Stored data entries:
● ● ●

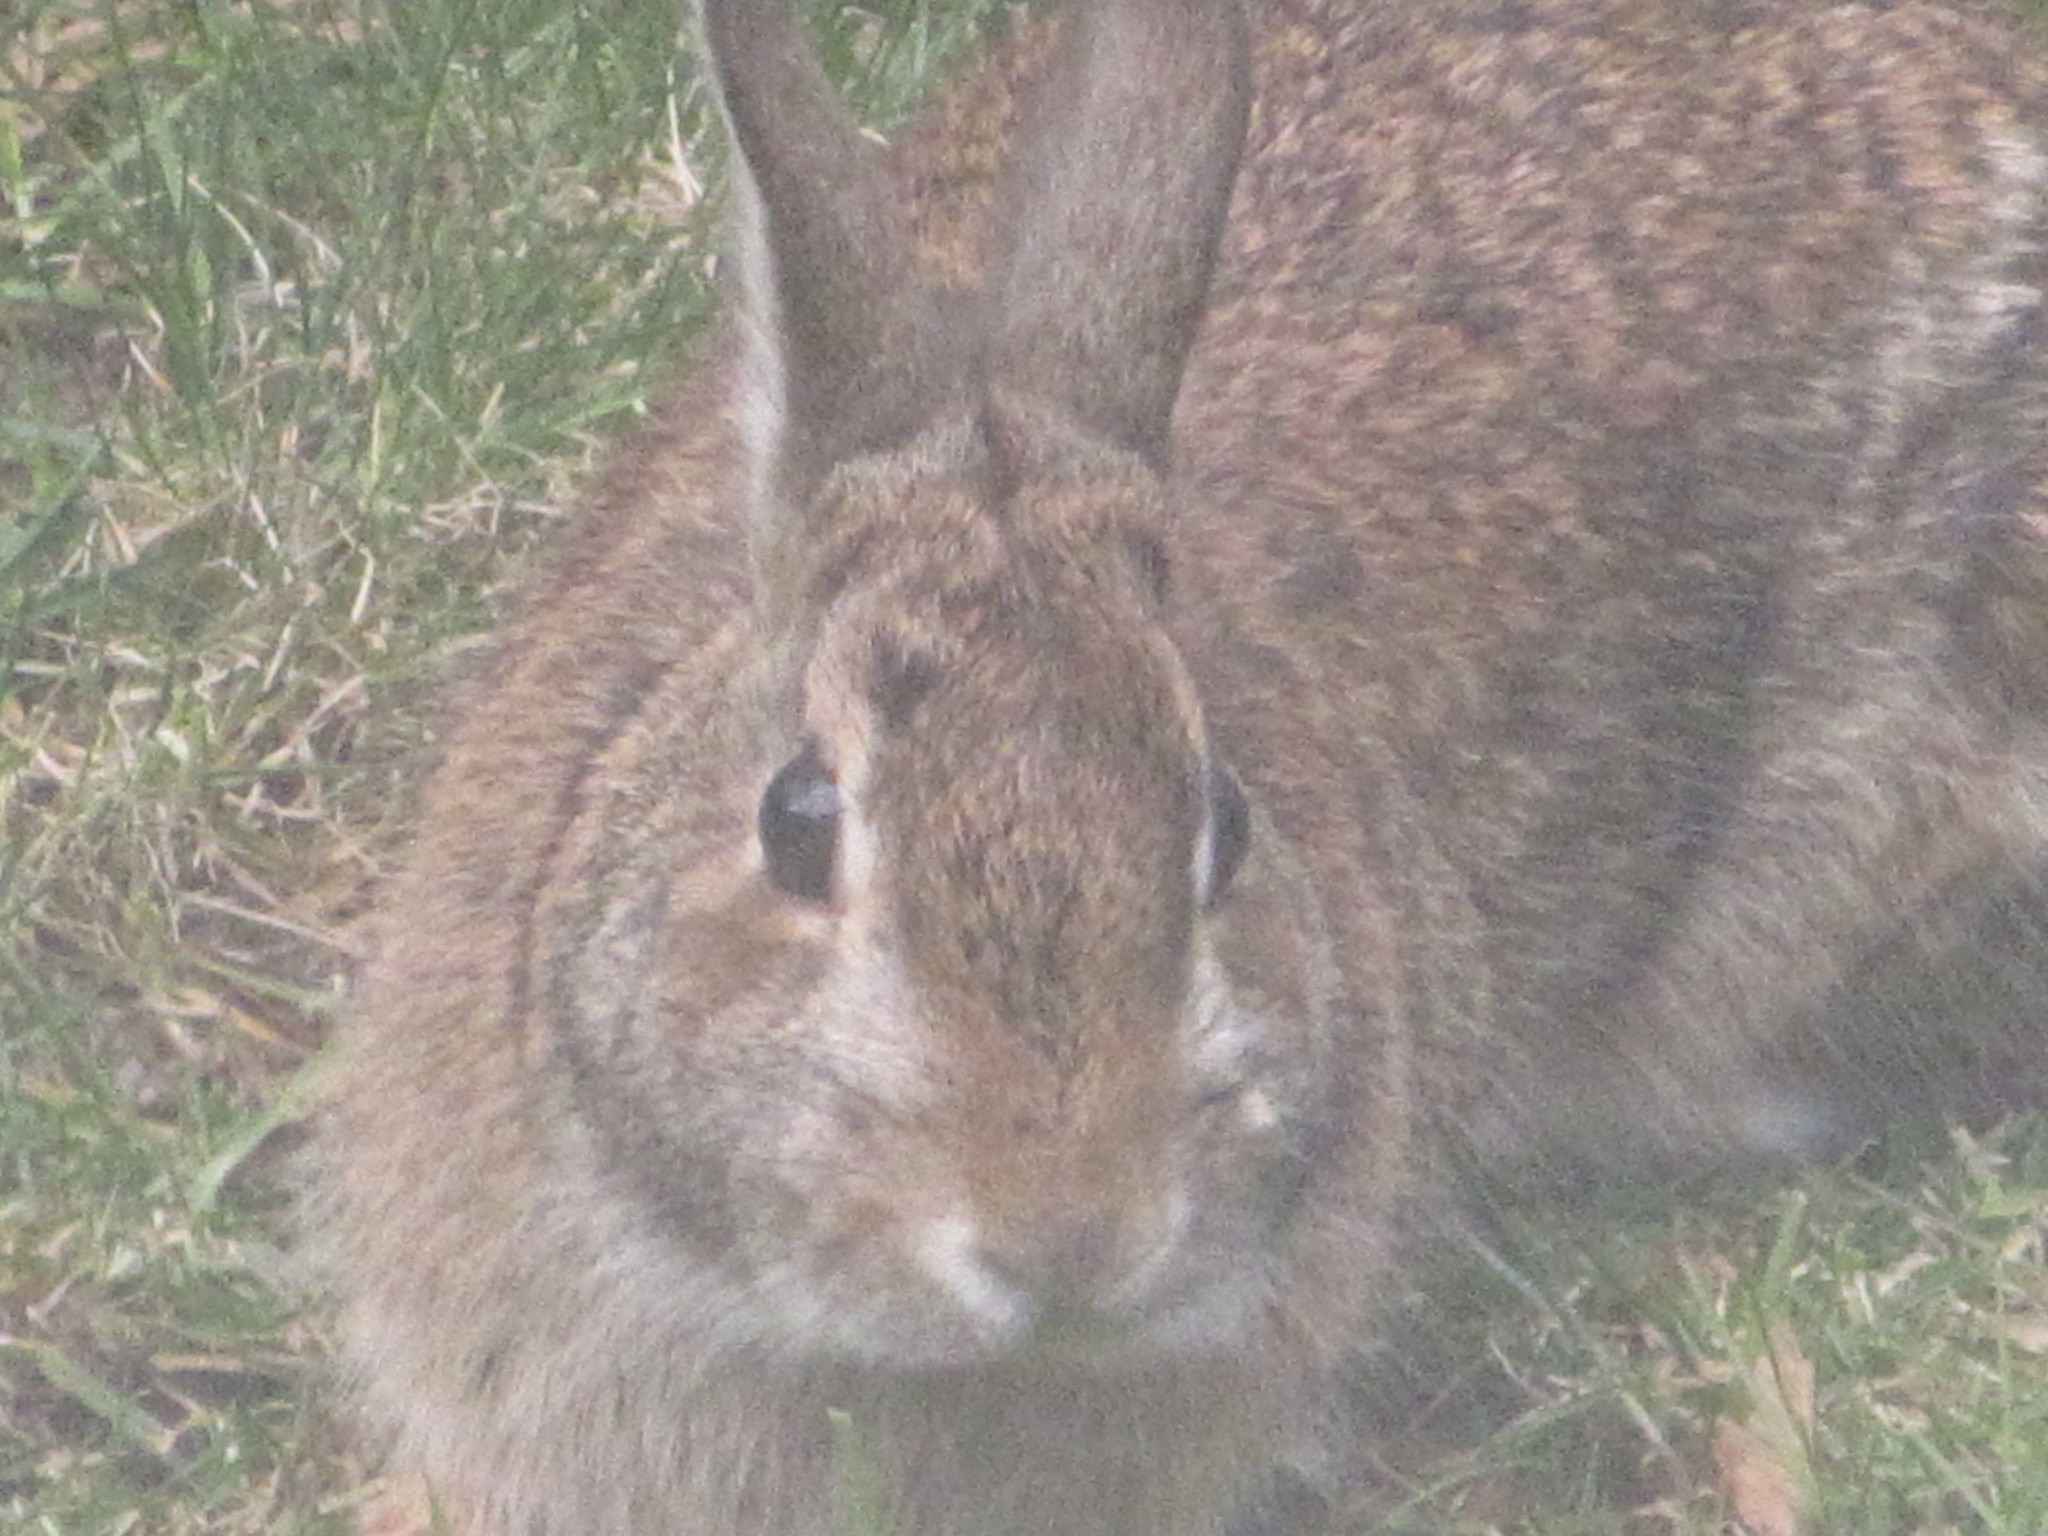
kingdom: Animalia
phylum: Chordata
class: Mammalia
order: Lagomorpha
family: Leporidae
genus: Sylvilagus
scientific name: Sylvilagus floridanus
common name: Eastern cottontail
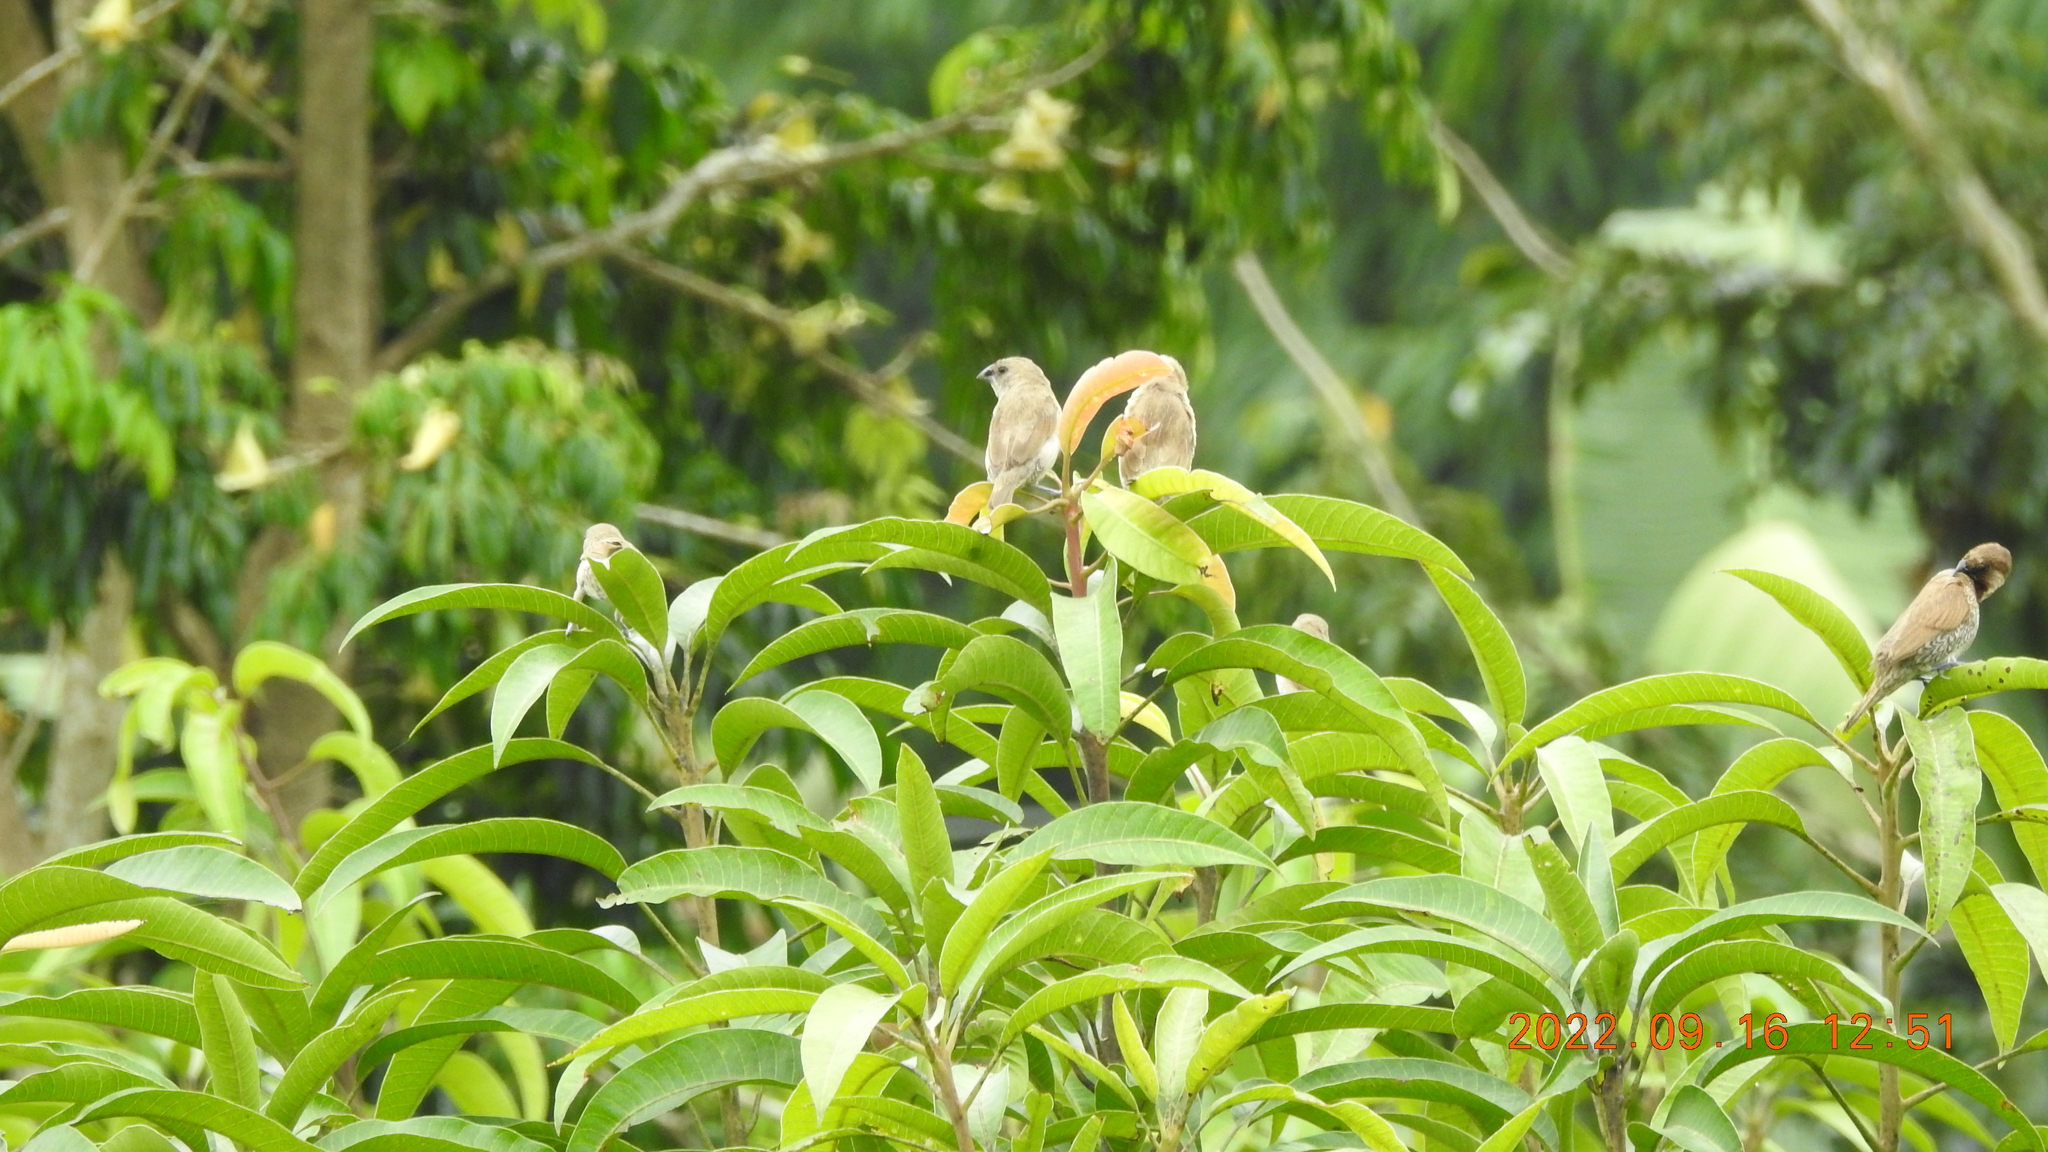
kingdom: Animalia
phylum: Chordata
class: Aves
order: Passeriformes
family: Estrildidae
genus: Lonchura
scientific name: Lonchura punctulata
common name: Scaly-breasted munia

● ● ●

Lay out every line of the items above as a Markdown table with the columns "Row" and "Line", numbering the rows and skipping blank lines. Leave the pictures out.

### RESULT
| Row | Line |
|---|---|
| 1 | kingdom: Animalia |
| 2 | phylum: Chordata |
| 3 | class: Mammalia |
| 4 | order: Lagomorpha |
| 5 | family: Leporidae |
| 6 | genus: Sylvilagus |
| 7 | scientific name: Sylvilagus floridanus |
| 8 | common name: Eastern cottontail |
| 9 | kingdom: Animalia |
| 10 | phylum: Chordata |
| 11 | class: Aves |
| 12 | order: Passeriformes |
| 13 | family: Estrildidae |
| 14 | genus: Lonchura |
| 15 | scientific name: Lonchura punctulata |
| 16 | common name: Scaly-breasted munia |